## What the task requires
A verbatim copy of the data is wanted, minus any picture in it.

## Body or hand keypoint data
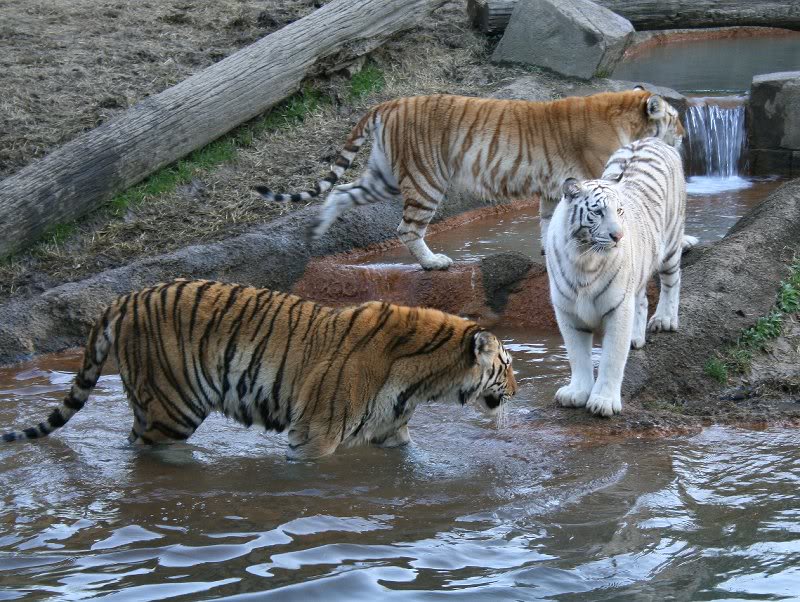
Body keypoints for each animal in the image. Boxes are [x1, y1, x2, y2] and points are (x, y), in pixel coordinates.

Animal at [1, 279, 517, 459]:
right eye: (507, 366)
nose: (516, 389)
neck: (423, 382)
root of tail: (124, 298)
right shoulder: (315, 433)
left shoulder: (391, 433)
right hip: (174, 406)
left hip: (149, 404)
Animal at [254, 88, 685, 270]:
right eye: (677, 119)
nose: (684, 136)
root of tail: (390, 103)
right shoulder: (598, 177)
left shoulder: (556, 191)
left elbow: (550, 225)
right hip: (426, 178)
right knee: (406, 228)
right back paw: (434, 263)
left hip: (384, 175)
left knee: (341, 191)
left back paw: (316, 231)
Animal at [545, 137, 686, 418]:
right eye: (598, 212)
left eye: (620, 211)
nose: (618, 236)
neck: (584, 259)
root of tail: (654, 139)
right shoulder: (567, 311)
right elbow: (577, 355)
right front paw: (576, 392)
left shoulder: (617, 308)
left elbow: (611, 358)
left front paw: (603, 401)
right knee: (642, 299)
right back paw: (636, 336)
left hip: (671, 244)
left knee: (672, 281)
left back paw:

## Solved exercise
Body keypoints for each animal in the image. Boxes are [x1, y1, x2, y2] and points are (x, y), in pixel coordinates.

Animal at [1, 279, 517, 459]:
right eye: (507, 366)
nose: (516, 389)
neck: (423, 382)
root of tail: (124, 298)
right shoulder: (315, 433)
left shoulder: (391, 433)
right hip: (174, 406)
left hip: (149, 404)
Animal at [254, 88, 685, 270]:
right eye: (677, 119)
nose: (684, 136)
root of tail: (390, 103)
right shoulder: (598, 177)
left shoulder: (556, 191)
left elbow: (550, 225)
right hip: (426, 178)
right knee: (406, 228)
right back paw: (434, 263)
left hip: (384, 175)
left knee: (341, 191)
left back paw: (316, 231)
Animal at [545, 137, 686, 418]:
right eye: (598, 212)
left eye: (620, 211)
nose: (618, 236)
neck: (584, 259)
root of tail: (654, 139)
right shoulder: (567, 311)
right elbow: (577, 355)
right front paw: (576, 392)
left shoulder: (617, 308)
left elbow: (611, 358)
left front paw: (603, 401)
right knee: (642, 299)
right back paw: (636, 336)
left hip: (671, 244)
left knee: (672, 281)
left back paw:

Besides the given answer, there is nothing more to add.